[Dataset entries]
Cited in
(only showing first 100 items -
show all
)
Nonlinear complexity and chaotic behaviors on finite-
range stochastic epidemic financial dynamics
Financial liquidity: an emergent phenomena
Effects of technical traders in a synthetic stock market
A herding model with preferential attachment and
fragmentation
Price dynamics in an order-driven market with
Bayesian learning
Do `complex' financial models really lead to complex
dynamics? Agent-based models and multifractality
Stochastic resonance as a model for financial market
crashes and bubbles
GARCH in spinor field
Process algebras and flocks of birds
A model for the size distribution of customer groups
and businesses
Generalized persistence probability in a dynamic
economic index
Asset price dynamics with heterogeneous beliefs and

_What needs to be done:_
Quote the text of every row above word for word, keeping each line as it appears.

_Problem solution:_
Cited in
(only showing first 100 items -
show all
)
Nonlinear complexity and chaotic behaviors on finite-
range stochastic epidemic financial dynamics
Financial liquidity: an emergent phenomena
Effects of technical traders in a synthetic stock market
A herding model with preferential attachment and
fragmentation
Price dynamics in an order-driven market with
Bayesian learning
Do `complex' financial models really lead to complex
dynamics? Agent-based models and multifractality
Stochastic resonance as a model for financial market
crashes and bubbles
GARCH in spinor field
Process algebras and flocks of birds
A model for the size distribution of customer groups
and businesses
Generalized persistence probability in a dynamic
economic index
Asset price dynamics with heterogeneous beliefs and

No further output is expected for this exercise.